На лестнице он обогнал двоих: первой шла женщина с измученным, усталым
лицом, бледная, в ковровом платке и в старом порыжевшем пальто, за ней
поднимался молодой чекист. "Задержанная, наверно", - подумал Дзержинский и
еще раз оглянулся.
Поднявшись этажом выше и не постучав, он отворил дверь в кабинет
одного из следователей. Следователь не удивился: Дзержинский часто бывал на
допросах, сидел молча минут десять - пятнадцать, иногда задавал несколько
вопросов, помогал следователю, советовал ему, как допрашивать, и уходил.
У этого следователя все было благополучно.
Он занимался делом монахов Николо-Угрешского монастыря, которые
недавно устроили попытку контрреволюционного выступления против местных
органов Советской власти. В Николо-Угрешском монастыре сотнями дневали и
ночевали белогвардейцы, бежавшие из Москвы. В монастырских покоях
митрополита нашли целую пачку контрреволюционных воззваний. Сейчас
следователь, к которому зашел Дзержинский, допрашивал длинноволосого
священника из монастыря. Дзержинский слушал и просматривал воззвания. Потом
спросил:
- А какая связь была у вас с "Союзом приходских общин"?
- Главным образом личная связь, - ответил священник.
- А пулеметы где взяли?
- Пулеметы? - переспросил священник.
- Ну да, пулеметы.
Священник помолчал, потом солидно ответил:
- Я лично в пулеметах не повинен, и митрополит тоже не повинен, но
бывший дьякон, некто Суходольский, записался к вам в красное войско и взял
у вас два пулемета.
- Для этого и записался?
- Не могу знать, - ответил священник.
Дзержинский зашел еще к двум следователям; один допрашивал
бандита-налетчика, кудрявого и красивого парня с золотой серьгой в ухе, а
другой - офицера. Офицер этот, когда его арестовали, отстреливался, а
теперь говорил, что он вовсе не отстреливался, что это недоразумение и что
его обязаны сию же минуту выпустить. Следователь нервничал. Дзержинский
велел офицера увести, а следователю приказал как следует выспаться.
- У вас совсем измученный вид, - сказал он. - Офицерик ваш видит, что
вы полубольны, и издевается над вами.
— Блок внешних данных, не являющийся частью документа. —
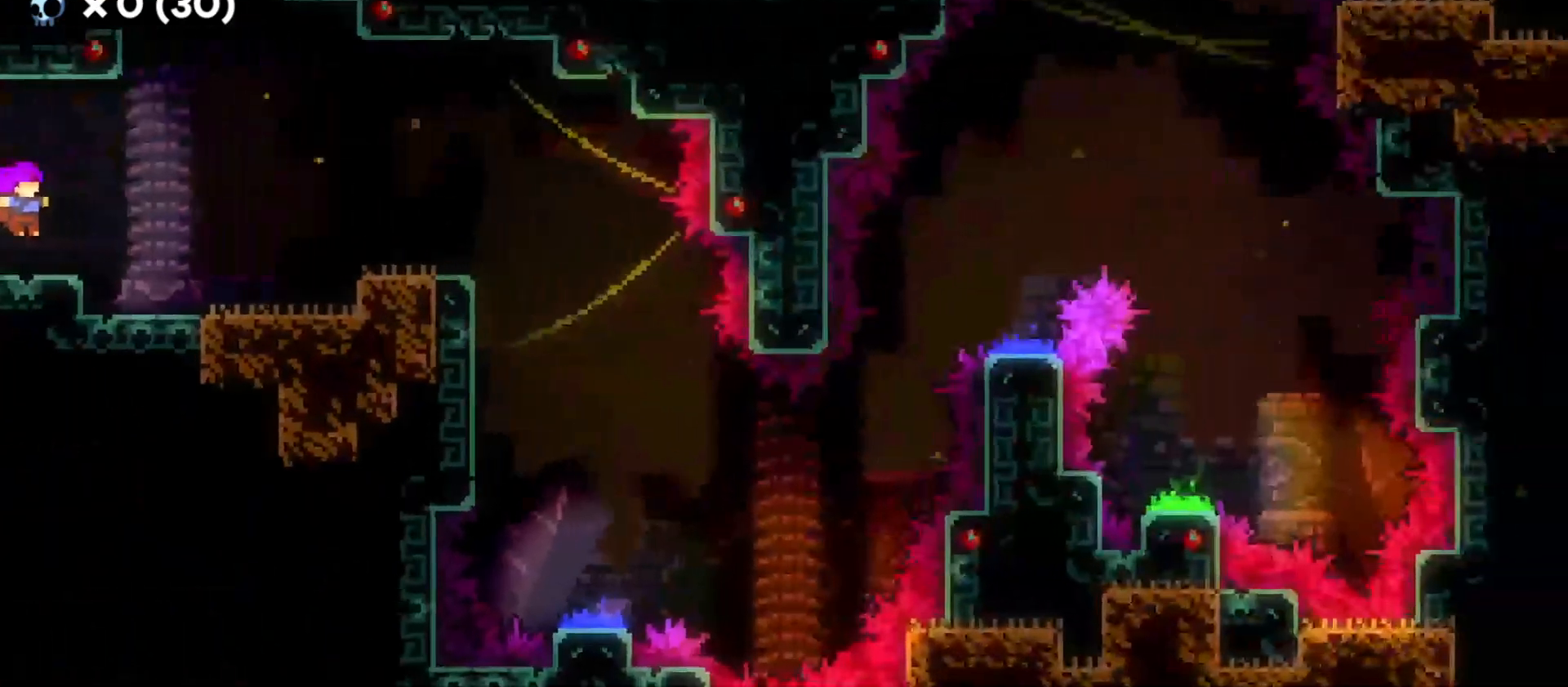
{"keys": ["d"], "events": [[200, "d", "up"], [333, "jump", "down"], [350, "d", "down"], [433, "jump", "up"]]}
Отоспитесь, чаю попьете горячего, и
он у вас живо заговорит. Спокойной ночи. Приказываю сейчас же лечь спать.
Закройте за мной дверь на ключ и снимите телефонную трубку.
Он вышел.
Четвертый следователь, к которому зашел Дзержинский, был совсем
молодым парнем. Дзержинский сел на стул возле двери и стал слушать. Молодой
парень допрашивал простую женщину в старом порыжевшем пальто и в ковровом
платке. Женщина говорила только "да" и "нет" и плакала.
- Почему вы ее арестовали? - спросил вдруг Дзержинский у следователя.
- Как почему?
- За что вы ее арестовали? - опять спросил Феликс Эдмундович. - За
что, почему, на каком основании?
- Я арестовал ее, товарищ Дзержинский, на том основании, что она
пришла узнать о своем брате.
- Ну?
- И я...
- И вы?
- И я... ее... задержал.
- Так, - сказал Дзержинский, - так. Дайте мне дело, на основании
которого эта гражданка арестована...
- Она спрашивала о своем брате... - начал было молодой чекист.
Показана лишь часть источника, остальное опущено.